Just glancing at Brays Crossing from the freeway a person cannot help but feel lighter on their feet, and better about the world. It was an honor to be able to be part of this project for so many reasons. I have long been interested in New Hope Housing.

Glassman Shoemake Maldonado Architects allowed me the perfect stage to harness the light and thereby design a stained glass image that could remain active both day and night, “come rain and come shine”.

First and foremost the stained glass was designed to be a tool to throw color and rainbows on the walls of the front office and entryway. A space - dancing with color and glints of prismatic activity - connects us to the natural world. These effects ebb and flow depending on the weather, the time of day and the season. It serves to remind us that nothing stays the same.

Each piece of glass was not only appointed for its color, but also for its properties.
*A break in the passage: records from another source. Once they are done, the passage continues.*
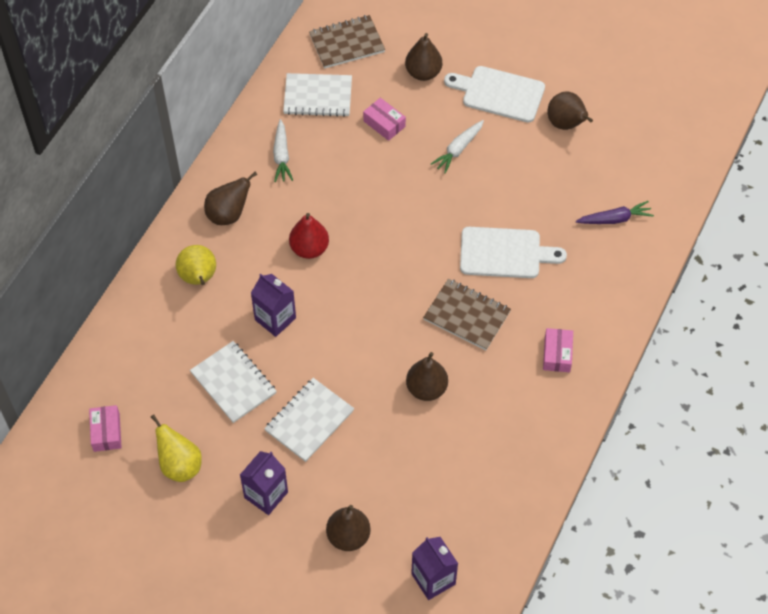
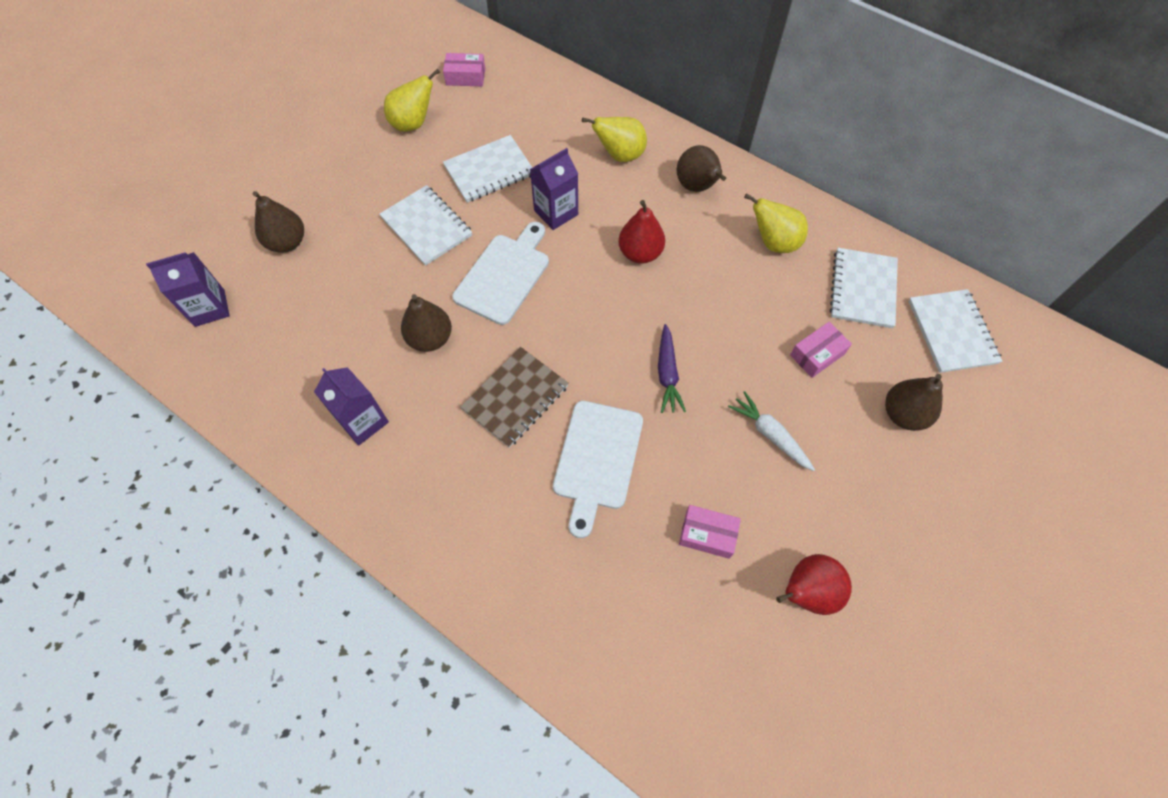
camera: 100 degrees right, 5 degrees up
(266, 495) = (358, 183): purple carton -> purple carton (363, 421)
(281, 156) = (773, 243): white carrot -> yellow pear
(347, 43) = (952, 332): brown notebook -> white notebook
(499, 93) = (866, 507): white cutting board -> white cutting board (504, 275)
(557, 354) = (434, 492): pink box -> pink box (707, 534)
(566, 124) = (807, 591): brown pear -> red pear
(615, 219) = (628, 622): purple carrot -> purple carrot (667, 374)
Juxtaposing transparent and opaque textured glass, bevels, old prisms, and jewels allows different parts of the window to push the color into the space, and other areas to be seen at night as a result of the interior light reflecting off opaque glass.

Several Depression Glass plates were used throughout the image. For me they are the human symbol. “Whose cupboards did they live in? Did they once serve collard greens or cannelloni, a snack or a feast?” I think about the diversity in the many hands that once handled them. And always… in the back of my mind it occurs to me: “if plates could talk…the stories they could tell!”

The plates, like the prisms and glass hat pins in the window, share anonymity. This ambiguity makes them part of ‘the collective’ that each of us share.